Nel 1971 per spiegare il retinoblastoma, che ora è noto dipendere da mutazioni in un gene soppressore di tumori, è stato proposto un modello di sviluppo del cancro. Il modello prende il nome di modello delle due mutazioni successive e stabilisce che, affinché si sviluppi il cancro, sono necessari due eventi di mutazione, uno in ciascuno degli alleli del gene cruciale per quel tipo di cancro. Nei cancri famigliari, o ereditari, una mutazione viene ereditata, mentre la seconda avviene successivamente nelle cellule somatiche. In definitiva, l’eredità di una mutazione predispone la persona al cancro. Nei cancri sporadici, non ereditari, entrambe le mutazione avvengono nelle cellule somatiche. Sappiamo ora che questo modello si adatta a un numero limitato di cancri. Lo sviluppo della maggior parte dei cancri richiede l’accumulo di mutazioni in numerosi geni, processo che non avviene normalmente in modo breve, bensì in un lungo lasso di tempo. La natura a tappe successive del cancro coinvolge generalmente mutazioni che attivano oncogeni e inattivano geni soppressori di tumori, determinando in tal modo l’alterazione dei meccanismi complessi di regolazione della crescita e del differenziamento. Mutazioni a carico dei geni mutatori possono anch’esse contribuire all’instaurarsi di un processo di cancerogenesi in quanto può essere messa in pericolo l’integrità del genoma, mantenuta attraverso un’accurata replicazione del DNA e un’efficiente riparazione del DNA, rendendo la cellula soggetta ad errori e all’accumulo di mutazioni.

Punti chiave

Un oncogene è un gene, o una serie di nucleotidi che codificano una proteina, che potenzialmente indirizzano la cellula verso lo sviluppo di un fenotipo neoplastico. Solitamente gli oncogeni intervengono nello sviluppo tumorale e aumentano le possibilità che lo sviluppo (proliferazione e differenziamento) di una cellula si diriga in senso tumorale.

* _Consegna 1_
Riscrivi in forma più breve il paragrafo del brano sul cancro che comincia con "Un oncogene è un gene", mantenendone i fatti principali.
* _Consegna 2_
Stabilisci se le affermazioni seguenti concordano con il brano sul cancro, rispondendo sì o no e citando alla lettera le parole del brano che lo decidono: (a) il modello delle due mutazioni successive è stato proposto nel 1971; (b) il modello delle due mutazioni successive si adatta alla maggior parte dei cancri; (c) l'accumulo di mutazioni in numerosi geni avviene normalmente in modo breve.
* _Consegna 3_
Riprendi il brano sul cancro subito dopo la sua ultima frase, aggiungendo un altro punto chiave.

* _Estratti dei record_
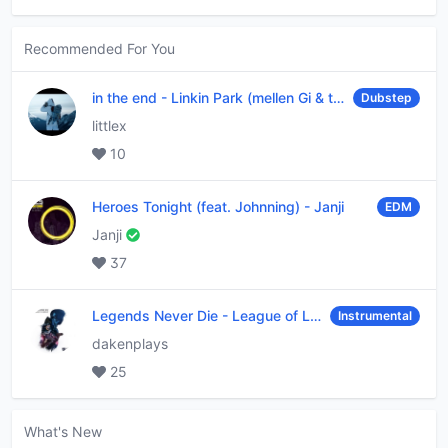
Recommended For You
in the end
-
Linkin Park (mellen Gi & tommee profitt remix)
Dubstep
littlex
10
Heroes Tonight (feat. Johnning)
-
Janji
EDM
Janji
37
Legends Never Die
-
League of Legends
Instrumental
dakenplays
25
What's New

* _Soluzione 1_
Un oncogene è un gene, o una serie di nucleotidi che codificano una proteina, che può indirizzare la cellula verso un fenotipo neoplastico. Di solito interviene nello sviluppo tumorale e rende più probabile che proliferazione e differenziamento della cellula prendano una direzione tumorale.

* _Soluzione 2_
(a) Sì: "Nel 1971 per spiegare il retinoblastoma, che ora è noto dipendere da mutazioni in un gene soppressore di tumori, è stato proposto un modello di sviluppo del cancro."
(b) No: "Sappiamo ora che questo modello si adatta a un numero limitato di cancri."
(c) No: "processo che non avviene normalmente in modo breve, bensì in un lungo lasso di tempo."

* _Soluzione 3_
Un proto-oncogene è un gene normale che può diventare oncogenetico a causa di mutazioni o di un aumento dell’espressione. I proto-oncogeni codificano proteine che regolano il ciclo cellulare, la sopravvivenza e il differenziamento cellulare. Possono anche essere coinvolti nella trasduzione del segnale di avvio della mitosi. Un proto-oncogene diviene un oncogene anche con minime modificazioni delle sue funzioni originali. Ci sono due tipi fondamentali di attivazione:

  • mutazione dei nucleotidi producono una proteina diversa causando:
    • un aumento dell’attività (enzimatica) della proteina;
    • la perdita dei siti di regolazione;
    • la creazione di proteine ibride;
  • aumento della concentrazione di proteine causata da:
    • un aumento dell’espressione genica (attraverso misregolazione);
    • un aumento della stabilità (emivita) della proteina;
    • una duplicazione o amplificazione del gene che codifica per la proteina.

Gli oncogèni sono i geni che determinano o che comunque permettono la moltiplicazione e la crescita delle cellule tumorali. Un oncogène può rendere neoplastica una cellula attraverso una delle seguenti quattro modalità:

  • perché esiste una mutazione nella sequenza dell’oncogène;
  • perché esistono molte copie dell’oncogène (perché si è verificata una amplificazione genica);
  • perché esiste una alterazione nella localizzazione o nella funzione dei geni che regolano l’espressione dell’oncogène (traslocazione da una regione cromosomica ad un’altra o inserimento di un elemento attivo di natura virale;
  • perché esiste un difetto a livello post-trascrizionale che riduce la degradazione dell’RNA messaggero della proteina dell’oncogène.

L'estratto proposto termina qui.